One of the most pressing unmet needs in the human immunodeficiency virus (HIV) market, which is set to reach $22.5 billion by 2025, lies in the current lack of long-acting and safer treatments, according to research and consulting firm GlobalData.
The company’s report states that adherence to antiretroviral therapy (ART) is a significant concern in the treatment of HIV, and current treatment options all require a minimum of once-daily dosing.
While long-acting therapies would likely involve clinician-administered injections and would not appeal to all patients, those with adherence challenges or incarcerated patients, for example, might find this kind of antiretroviral regimen desirable.

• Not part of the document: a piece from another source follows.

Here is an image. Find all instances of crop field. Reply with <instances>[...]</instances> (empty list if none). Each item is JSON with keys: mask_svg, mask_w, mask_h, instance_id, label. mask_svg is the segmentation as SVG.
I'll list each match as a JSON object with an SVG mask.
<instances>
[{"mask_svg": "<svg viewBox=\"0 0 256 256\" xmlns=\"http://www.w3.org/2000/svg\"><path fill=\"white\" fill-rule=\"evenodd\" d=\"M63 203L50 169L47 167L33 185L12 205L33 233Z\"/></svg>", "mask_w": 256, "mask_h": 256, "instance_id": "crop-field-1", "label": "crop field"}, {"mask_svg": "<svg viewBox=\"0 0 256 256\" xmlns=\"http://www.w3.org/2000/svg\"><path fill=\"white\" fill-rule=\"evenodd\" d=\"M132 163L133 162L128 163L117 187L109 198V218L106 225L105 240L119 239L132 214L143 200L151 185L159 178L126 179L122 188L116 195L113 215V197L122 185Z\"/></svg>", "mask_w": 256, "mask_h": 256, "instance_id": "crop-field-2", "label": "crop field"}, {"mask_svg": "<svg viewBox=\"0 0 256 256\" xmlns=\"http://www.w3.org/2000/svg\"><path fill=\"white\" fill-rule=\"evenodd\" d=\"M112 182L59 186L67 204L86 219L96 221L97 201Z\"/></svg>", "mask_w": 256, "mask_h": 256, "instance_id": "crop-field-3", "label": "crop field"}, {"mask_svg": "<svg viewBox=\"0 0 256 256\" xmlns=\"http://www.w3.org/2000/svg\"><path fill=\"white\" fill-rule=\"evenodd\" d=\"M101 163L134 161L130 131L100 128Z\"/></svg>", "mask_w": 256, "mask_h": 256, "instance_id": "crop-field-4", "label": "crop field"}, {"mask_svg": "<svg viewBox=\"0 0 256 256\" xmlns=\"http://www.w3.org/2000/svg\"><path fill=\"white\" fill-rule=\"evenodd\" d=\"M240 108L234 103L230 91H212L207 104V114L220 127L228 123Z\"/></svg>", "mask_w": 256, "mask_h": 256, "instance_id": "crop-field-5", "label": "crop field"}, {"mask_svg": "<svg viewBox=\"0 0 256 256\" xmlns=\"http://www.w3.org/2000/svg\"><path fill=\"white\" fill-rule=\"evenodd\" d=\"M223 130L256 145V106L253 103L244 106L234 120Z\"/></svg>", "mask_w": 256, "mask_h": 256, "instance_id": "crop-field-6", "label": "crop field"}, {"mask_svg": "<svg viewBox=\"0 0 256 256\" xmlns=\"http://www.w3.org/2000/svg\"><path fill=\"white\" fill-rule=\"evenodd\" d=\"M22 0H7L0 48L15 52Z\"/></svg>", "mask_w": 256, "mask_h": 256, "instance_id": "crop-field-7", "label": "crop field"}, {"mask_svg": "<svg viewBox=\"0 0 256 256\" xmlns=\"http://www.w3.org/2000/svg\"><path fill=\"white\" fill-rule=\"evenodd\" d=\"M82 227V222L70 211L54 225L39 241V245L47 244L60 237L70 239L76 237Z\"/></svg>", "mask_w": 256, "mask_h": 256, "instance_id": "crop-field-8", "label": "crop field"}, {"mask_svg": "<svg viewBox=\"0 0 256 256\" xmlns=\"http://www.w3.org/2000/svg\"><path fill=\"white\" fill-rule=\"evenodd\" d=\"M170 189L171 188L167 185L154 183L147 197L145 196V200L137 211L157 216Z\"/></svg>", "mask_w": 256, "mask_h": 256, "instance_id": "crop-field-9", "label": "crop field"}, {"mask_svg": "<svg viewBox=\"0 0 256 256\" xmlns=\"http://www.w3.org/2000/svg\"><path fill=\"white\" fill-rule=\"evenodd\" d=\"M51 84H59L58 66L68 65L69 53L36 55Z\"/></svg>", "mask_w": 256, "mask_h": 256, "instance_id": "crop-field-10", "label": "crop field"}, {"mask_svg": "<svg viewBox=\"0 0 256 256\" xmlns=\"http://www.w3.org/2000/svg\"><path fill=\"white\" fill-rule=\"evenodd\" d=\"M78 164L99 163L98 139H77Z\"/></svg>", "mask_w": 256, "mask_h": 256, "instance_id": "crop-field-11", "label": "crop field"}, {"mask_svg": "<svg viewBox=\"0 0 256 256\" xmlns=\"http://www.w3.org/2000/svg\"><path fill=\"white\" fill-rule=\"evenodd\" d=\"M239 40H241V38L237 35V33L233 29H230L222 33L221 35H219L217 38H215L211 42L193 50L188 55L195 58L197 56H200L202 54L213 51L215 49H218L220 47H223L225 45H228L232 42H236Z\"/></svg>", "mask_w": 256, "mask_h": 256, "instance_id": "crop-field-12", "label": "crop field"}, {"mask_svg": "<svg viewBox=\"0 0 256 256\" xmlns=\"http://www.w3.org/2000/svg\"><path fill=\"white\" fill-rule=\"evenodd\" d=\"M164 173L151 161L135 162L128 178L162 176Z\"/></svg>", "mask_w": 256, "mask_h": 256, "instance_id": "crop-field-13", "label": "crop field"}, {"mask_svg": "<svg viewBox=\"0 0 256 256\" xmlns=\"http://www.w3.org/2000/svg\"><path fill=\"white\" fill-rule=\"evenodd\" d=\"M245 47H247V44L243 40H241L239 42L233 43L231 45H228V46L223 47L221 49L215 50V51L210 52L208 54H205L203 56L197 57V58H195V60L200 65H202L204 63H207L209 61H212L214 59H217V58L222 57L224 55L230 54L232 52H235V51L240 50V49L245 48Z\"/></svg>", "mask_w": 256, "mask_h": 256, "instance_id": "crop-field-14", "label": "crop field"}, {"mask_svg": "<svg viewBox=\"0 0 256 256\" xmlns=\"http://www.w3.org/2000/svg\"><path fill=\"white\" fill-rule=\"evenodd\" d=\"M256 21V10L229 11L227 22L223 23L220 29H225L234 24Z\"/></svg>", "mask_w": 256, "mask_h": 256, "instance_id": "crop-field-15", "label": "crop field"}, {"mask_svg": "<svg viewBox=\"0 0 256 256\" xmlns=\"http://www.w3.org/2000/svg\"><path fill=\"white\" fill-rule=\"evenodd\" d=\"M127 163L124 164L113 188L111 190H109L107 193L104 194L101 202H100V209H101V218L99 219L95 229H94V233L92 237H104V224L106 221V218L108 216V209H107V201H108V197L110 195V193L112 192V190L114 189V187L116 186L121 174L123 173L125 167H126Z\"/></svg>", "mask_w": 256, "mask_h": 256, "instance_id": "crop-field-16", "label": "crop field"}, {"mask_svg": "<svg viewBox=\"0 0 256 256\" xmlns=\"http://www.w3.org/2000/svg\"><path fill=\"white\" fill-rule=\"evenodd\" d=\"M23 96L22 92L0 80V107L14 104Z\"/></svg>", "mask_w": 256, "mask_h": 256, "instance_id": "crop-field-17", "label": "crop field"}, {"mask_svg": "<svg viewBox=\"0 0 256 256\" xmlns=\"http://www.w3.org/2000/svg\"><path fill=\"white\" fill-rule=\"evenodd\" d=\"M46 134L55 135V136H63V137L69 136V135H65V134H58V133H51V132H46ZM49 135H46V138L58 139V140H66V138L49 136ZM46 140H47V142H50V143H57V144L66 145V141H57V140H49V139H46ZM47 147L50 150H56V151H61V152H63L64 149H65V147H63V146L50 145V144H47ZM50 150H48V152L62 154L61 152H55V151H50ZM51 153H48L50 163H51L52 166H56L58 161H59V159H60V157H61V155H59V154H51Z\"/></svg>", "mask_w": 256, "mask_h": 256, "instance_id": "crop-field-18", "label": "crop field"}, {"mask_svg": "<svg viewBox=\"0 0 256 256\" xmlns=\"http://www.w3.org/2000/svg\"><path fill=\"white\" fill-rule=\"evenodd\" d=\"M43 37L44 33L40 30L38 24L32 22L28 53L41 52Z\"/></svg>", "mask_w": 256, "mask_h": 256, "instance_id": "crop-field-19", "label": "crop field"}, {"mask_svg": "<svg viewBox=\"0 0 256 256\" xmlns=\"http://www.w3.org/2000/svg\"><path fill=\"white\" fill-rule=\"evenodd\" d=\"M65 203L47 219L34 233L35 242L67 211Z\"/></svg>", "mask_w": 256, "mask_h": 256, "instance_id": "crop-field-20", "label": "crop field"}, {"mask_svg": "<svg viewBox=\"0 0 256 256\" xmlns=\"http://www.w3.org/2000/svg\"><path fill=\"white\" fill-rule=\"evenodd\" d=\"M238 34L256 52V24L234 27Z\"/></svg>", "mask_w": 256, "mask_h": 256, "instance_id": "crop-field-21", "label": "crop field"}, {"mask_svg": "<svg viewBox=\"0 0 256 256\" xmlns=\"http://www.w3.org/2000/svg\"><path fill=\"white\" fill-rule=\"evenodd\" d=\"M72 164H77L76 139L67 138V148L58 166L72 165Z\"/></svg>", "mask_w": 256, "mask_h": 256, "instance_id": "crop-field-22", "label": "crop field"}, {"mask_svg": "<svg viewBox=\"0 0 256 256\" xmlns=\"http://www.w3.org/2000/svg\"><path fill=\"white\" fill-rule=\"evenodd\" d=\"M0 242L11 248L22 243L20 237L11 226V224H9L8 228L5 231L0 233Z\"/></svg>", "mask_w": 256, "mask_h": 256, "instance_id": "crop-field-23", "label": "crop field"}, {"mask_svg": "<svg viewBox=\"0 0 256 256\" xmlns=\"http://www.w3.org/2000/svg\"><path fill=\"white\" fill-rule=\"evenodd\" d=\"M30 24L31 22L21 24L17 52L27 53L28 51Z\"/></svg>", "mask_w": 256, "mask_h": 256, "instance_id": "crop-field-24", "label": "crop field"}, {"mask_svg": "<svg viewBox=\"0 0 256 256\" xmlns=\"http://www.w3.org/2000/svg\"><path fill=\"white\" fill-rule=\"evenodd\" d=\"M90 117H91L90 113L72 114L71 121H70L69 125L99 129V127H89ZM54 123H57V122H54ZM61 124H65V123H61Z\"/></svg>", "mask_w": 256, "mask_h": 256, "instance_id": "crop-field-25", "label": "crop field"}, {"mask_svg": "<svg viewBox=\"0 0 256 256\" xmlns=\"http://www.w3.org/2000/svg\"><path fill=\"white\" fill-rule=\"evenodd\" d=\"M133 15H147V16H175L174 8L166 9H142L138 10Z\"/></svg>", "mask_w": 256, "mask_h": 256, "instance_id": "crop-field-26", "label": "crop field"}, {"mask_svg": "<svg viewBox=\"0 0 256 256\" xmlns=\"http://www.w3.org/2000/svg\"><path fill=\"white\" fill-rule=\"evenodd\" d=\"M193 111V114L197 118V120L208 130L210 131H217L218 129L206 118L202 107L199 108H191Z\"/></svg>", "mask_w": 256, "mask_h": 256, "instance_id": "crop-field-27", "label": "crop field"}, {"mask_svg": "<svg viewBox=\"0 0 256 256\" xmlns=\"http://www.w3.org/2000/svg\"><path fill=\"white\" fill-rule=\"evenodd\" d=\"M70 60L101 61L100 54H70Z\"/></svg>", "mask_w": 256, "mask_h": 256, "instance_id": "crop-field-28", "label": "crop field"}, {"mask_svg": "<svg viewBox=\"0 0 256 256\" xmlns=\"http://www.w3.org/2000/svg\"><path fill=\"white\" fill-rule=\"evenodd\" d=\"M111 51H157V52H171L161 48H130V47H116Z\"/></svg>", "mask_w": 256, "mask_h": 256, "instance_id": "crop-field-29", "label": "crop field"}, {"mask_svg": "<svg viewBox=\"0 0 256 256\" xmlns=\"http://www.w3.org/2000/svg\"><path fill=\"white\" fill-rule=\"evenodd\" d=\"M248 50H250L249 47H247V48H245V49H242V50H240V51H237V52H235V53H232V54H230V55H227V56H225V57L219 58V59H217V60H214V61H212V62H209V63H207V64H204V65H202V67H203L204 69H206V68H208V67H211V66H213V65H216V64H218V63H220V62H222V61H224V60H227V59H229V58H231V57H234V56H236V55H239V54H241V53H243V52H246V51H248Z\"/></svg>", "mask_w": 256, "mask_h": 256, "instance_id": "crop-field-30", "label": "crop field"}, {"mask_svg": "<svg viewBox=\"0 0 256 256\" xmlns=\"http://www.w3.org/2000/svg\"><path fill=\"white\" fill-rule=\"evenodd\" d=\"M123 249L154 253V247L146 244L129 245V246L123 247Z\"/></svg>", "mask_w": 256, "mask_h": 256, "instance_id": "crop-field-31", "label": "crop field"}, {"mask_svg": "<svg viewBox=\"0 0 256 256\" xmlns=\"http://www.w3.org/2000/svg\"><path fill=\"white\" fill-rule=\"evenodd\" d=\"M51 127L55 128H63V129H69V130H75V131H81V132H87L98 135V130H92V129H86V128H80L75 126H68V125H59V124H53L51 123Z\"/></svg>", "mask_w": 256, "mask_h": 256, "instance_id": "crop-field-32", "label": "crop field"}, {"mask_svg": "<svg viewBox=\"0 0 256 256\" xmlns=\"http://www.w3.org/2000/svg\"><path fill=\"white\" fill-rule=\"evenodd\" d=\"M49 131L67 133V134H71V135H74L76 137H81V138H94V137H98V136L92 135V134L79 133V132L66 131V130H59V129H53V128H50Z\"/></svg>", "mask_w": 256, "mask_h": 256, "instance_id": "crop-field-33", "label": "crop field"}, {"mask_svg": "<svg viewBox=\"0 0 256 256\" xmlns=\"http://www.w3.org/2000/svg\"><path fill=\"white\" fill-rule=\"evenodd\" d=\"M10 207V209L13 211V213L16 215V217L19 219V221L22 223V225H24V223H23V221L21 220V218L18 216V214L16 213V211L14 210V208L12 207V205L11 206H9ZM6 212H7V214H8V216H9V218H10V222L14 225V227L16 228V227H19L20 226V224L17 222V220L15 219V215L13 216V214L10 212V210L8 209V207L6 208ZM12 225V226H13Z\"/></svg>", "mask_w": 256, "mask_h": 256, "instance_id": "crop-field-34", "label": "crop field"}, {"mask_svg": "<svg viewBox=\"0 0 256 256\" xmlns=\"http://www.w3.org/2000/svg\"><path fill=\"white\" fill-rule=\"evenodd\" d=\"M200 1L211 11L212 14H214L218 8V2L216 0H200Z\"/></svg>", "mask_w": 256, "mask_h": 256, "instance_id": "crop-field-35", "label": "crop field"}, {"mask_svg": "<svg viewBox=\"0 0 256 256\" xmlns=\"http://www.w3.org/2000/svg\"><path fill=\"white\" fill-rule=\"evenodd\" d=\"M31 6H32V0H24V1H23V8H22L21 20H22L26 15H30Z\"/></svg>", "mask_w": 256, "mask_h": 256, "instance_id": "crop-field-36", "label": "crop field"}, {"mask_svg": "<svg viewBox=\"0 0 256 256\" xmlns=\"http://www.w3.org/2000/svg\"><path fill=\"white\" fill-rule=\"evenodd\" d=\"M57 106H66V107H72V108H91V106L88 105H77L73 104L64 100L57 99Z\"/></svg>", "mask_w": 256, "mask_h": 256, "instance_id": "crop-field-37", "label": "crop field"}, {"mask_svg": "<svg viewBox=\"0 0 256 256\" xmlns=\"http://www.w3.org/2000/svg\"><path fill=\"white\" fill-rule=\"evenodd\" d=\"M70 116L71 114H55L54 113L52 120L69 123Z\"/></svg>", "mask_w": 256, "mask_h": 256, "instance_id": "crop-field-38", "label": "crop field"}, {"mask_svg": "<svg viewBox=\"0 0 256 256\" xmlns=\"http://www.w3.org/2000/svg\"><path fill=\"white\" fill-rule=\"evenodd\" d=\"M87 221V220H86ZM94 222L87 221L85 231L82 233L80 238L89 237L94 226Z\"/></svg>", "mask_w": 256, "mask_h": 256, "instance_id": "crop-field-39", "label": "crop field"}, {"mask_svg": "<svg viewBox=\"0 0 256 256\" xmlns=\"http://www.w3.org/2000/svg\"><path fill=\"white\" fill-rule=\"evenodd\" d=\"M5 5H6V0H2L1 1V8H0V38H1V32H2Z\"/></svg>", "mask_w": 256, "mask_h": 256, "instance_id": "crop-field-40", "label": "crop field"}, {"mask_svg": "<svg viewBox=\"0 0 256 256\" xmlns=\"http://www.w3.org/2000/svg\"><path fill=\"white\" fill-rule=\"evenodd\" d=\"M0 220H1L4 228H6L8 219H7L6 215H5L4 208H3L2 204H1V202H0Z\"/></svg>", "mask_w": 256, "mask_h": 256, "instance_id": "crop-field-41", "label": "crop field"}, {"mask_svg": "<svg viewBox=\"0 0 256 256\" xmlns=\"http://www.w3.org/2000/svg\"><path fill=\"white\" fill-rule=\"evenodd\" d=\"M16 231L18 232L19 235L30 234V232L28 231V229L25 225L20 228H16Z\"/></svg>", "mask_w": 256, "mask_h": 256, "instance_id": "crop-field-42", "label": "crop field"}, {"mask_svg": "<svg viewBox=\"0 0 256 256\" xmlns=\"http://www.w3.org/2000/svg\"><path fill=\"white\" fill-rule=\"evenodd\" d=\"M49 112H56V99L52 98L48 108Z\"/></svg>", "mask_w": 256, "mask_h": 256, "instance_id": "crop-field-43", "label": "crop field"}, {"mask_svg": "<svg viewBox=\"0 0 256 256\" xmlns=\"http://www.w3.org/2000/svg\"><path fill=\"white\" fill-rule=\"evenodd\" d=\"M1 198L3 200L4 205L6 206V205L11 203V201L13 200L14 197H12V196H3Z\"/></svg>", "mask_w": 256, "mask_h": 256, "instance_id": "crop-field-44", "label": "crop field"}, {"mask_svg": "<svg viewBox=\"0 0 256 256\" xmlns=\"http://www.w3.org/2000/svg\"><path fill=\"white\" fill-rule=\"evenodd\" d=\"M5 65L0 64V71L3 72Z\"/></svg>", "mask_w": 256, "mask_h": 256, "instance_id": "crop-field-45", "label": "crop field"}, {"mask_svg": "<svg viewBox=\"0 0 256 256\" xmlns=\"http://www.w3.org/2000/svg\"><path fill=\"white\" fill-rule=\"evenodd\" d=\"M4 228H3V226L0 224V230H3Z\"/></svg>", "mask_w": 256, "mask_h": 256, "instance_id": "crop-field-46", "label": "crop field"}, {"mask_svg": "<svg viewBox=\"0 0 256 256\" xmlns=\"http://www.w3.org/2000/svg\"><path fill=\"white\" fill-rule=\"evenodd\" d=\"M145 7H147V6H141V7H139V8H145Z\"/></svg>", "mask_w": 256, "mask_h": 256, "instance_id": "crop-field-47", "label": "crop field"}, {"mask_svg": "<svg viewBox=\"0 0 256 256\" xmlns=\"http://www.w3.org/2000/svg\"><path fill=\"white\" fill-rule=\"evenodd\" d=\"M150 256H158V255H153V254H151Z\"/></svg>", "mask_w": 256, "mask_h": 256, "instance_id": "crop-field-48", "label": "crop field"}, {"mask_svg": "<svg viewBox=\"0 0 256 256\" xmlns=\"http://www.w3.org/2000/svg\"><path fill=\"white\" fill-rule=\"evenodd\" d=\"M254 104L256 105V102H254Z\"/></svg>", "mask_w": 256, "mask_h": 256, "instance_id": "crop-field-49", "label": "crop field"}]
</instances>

David Fratoni, PharmD, Healthcare Analyst for GlobalData, explains: “Currently, ART is dependent on combination of several antiretroviral drugs, and this will likely also be the case for long-acting anti-HIV treatments. Therefore, long-acting drugs would ideally be co-formulated as a single, long-acting treatment that could, for example, be administered as an intravenous injection once a month.”
In terms of recent efforts to address this unmet need, ViiV and Janssen are working to develop a long-acting formulation composed of the integrase inhibitor (INI), cabotegravir, in combination with the non-nucleoside reverse transcriptase inhibitor (NNRTI), rilpivirine, which is already marketed under the brand name of Edurant.
Fratoni continues: “The development of novel, long-acting treatments for HIV-1 is ongoing, and according to GlobalData’s insight, there is a high possibility that these will replace the current treatment for many HIV patients in the forecast period.
“Whereas long-acting formulations are likely to appeal mostly to specific patient populations, such as incarcerated and homeless patients, there is still a sizeable commercial opportunity for those people who find it difficult to take one or more pills every day to comply with the treatment regimen.”